5 Training Hacks to Gain More Strength and Muscle Mass
Hitting the gym, we all have one goal - to get stronger. We pump iron, perform intense cardio sessions, and eat sensibly to gain muscle mass and strength. After a while; however, the growth curve begins to flatten out as the body gets accustomed to the daily grinding, and soon, there is no tangible increase in either the muscle mass or body strength. Sounds bad, right? Well, reaching a training plateau simply means that you need to update the workout program and keep challenging your body. To help, here are five training methods that won’t fail you ever in the pursuit of a stronger, muscular physique.
1. Back-off Sets
Back-off sets methodology requires you to perform a higher-repetition set (otherwise known as the back-off set) with lighter weights once you have completed 2 to 4 sets with your max lifting weight. You can drop the weight by as much as 40 percent and then do as many reps as possible and as quickly as you can. Studies have shown that lifting heavy weight earlier effectively excites the nerves responsible for muscle engagement. Subsequently, doing back-off sets compels the muscle fibers to work even harder and spark muscle growth.
2. The 5% Method
Although the 5-percent method sounds fairly complicated, it is one of the most effective methods to stimulate body growth. All you have to do is select the weight range that you can lift for 8 reps and then perform four sets of 7 repetitions each while resting for three minutes between sets. Thereafter, follow the same methodology for the next two workouts; however, increase the lifting weight by 5-percent in each session and reduce the reps by one. In the fourth session, perform sets of 7 reps again with the weight used in the second workout.

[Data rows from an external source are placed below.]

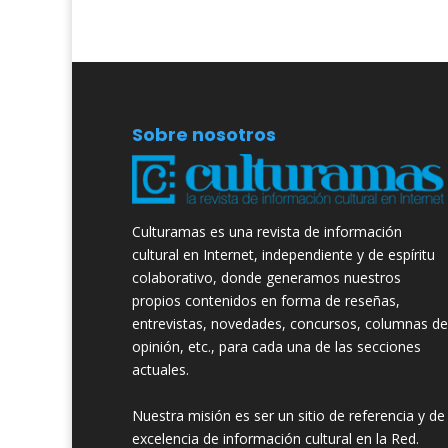
Sobre nosotros
Culturamas es una revista de información
cultural en Internet, independiente y de espíritu
colaborativo, donde generamos nuestros
propios contenidos en forma de reseñas,
entrevistas, novedades, concursos, columnas de
opinión, etc., para cada una de las secciones
actuales.
Nuestra misión es ser un sitio de referencia y de
excelencia de información cultural en la Red.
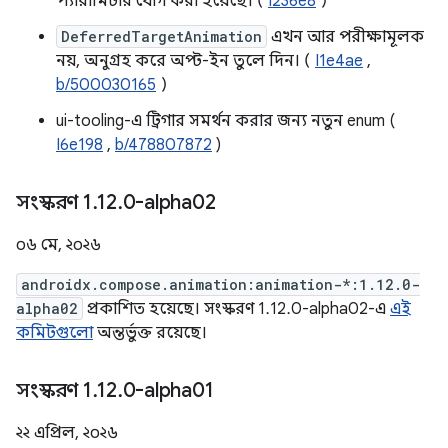
প্যারামিটার যোগ করা হয়েছে। (
I236e8
)
DeferredTargetAnimation
এখন আর পরীক্ষামূলক
নয়, অনুগ্রহ করে অপ্ট-ইন তুলে দিন। (
I1e4ae
,
b/500030165
)
ui-tooling-এ ট্রিগার সমর্থন করার জন্য নতুন enum (
I6e198
,
b/478807872
)
সংস্করণ 1
.
12
.
0-alpha02
০৬ মে, ২০২৬
androidx.compose.animation:animation-*:1.12.0-
alpha02
প্রকাশিত হয়েছে। সংস্করণ 1.12.0-alpha02-এ
এই
কমিটগুলো
অন্তর্ভুক্ত রয়েছে।
সংস্করণ 1
.
12
.
0-alpha01
২২ এপ্রিল, ২০২৬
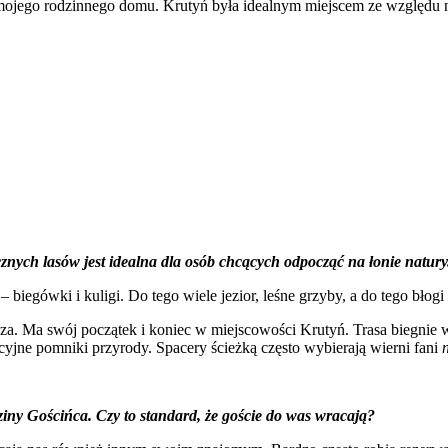
ojego rodzinnego domu. Krutyń była idealnym miejscem ze względu na b
icznych lasów jest idealna dla osób chcących odpocząć na łonie natur
ą – biegówki i kuligi. Do tego wiele jezior, leśne grzyby, a do tego bło
icza. Ma swój początek i koniec w miejscowości Krutyń. Trasa biegni
yjne pomniki przyrody. Spacery ścieżką często wybierają wierni fani
y Gościńca. Czy to standard, że goście do was wracają?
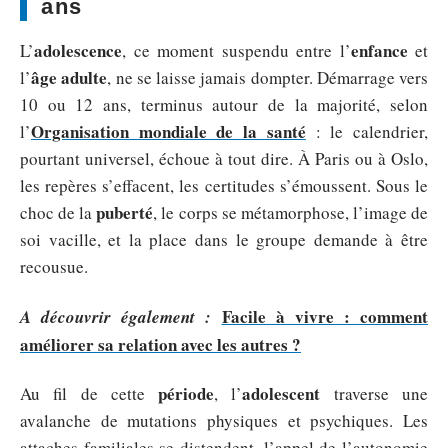
ans
adolescence
enfance
L’
, ce moment suspendu entre l’
et
âge adulte
l’
, ne se laisse jamais dompter. Démarrage vers
10 ou 12 ans, terminus autour de la majorité, selon
Organisation mondiale de la santé
l’
: le calendrier,
pourtant universel, échoue à tout dire. À Paris ou à Oslo,
les repères s’effacent, les certitudes s’émoussent. Sous le
puberté
choc de la
, le corps se métamorphose, l’image de
soi vacille, et la place dans le groupe demande à être
recousue.
Facile à vivre : comment
A découvrir également :
améliorer sa relation avec les autres ?
période
adolescent
Au fil de cette
, l’
traverse une
avalanche de mutations physiques et psychiques. Les
attaches familiales se distendent, l’appel de l’autonomie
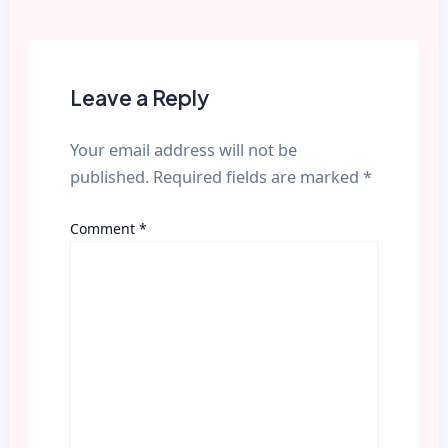
Leave a Reply
Your email address will not be
published.
Required fields are marked
*
Comment
*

To help you get a grasp on the 5-percent workout, here is a sample workout itinerary:
- Workout 1: four sets of 7 reps with 100lbs
- Workout 2: four sets of 6 reps with 105 lbs
- Workout 3: four sets of 5 reps with 110 lbs
- Workout 4: four sets of 7 reps with 105 lbs
3. The Patient-Lifter's Method
Often, gym-goers hit a plateau because they continue to train over and over with the same weights and rep structure. For such individuals, patient-lifter’s method helps challenge the body and trigger fast results. In this training methodology, you need to identify your 2-rep max (weight range that you can lift for not more than two reps) and do six sets of two repetitions while resting for 2 minutes between sets. Thereafter, try to perform six sets of four reps in your next workout. In case you end up completing only two or three sets of three or four reps, don’t lose heart but keep repeating the workout until you can do four repetitions for all six sets. At that point, your 2-rep max will become your 4-rep max and you will be able to lift more for any rep range.
4. Cluster Repetitions
Cluster repetitions, as the title suggests, is the methodology of performing exercise sets with a weight that you can lift for two or three reps at maximum (this weight is usually 80 percent of your one-rep max), to engage more muscle fiber groups at once than what was possible earlier. To ensure maximum workout efficacy, you need to perform 10 one-rep sets with the weight and rest for 30 seconds between sets. Studies have shown that cluster repetitions help ensure sustained muscle growth because of increased muscle atrophy. You can also combine this workout methodology with Diminished-rest Interval Training for maximum strength gain and muscle-growth effect.
5. Inverted Sets and Reps
Many advanced level fitness athletes and bodybuilders use inverted sets and reps methodology to improve muscle definition before competitions. In case you are experiencing a lifting plateau you can use this scheme to gain muscle mass and definition. You need to take your current set/rep scheme (for example - three sets of ten reps each) and flip it so that your number of reps become your number of sets and vice versa. Therefore, your three sets of ten reps will become 10 sets of three reps each. In addition, you need to reduce the rest period to only about 20 to 30 seconds as you are doing lesser repetitions, but more sets than before.
Gym workouts are all about the pump and elation that you get after successfully lifting more weight than the previous sessions. While making gradual progression in terms of weight lifted is a desirable workout trait, often gym-goers stick to one kind of set/rep scheme and limit their potential for muscle growth. You need to mix up your exercise program with different workout methodologies and recovery periods to maximize your strength and muscle definition. By incorporating one or all methods described in this post, you can easily avoid plateaus and take your strength levels and muscle size to an all-time high.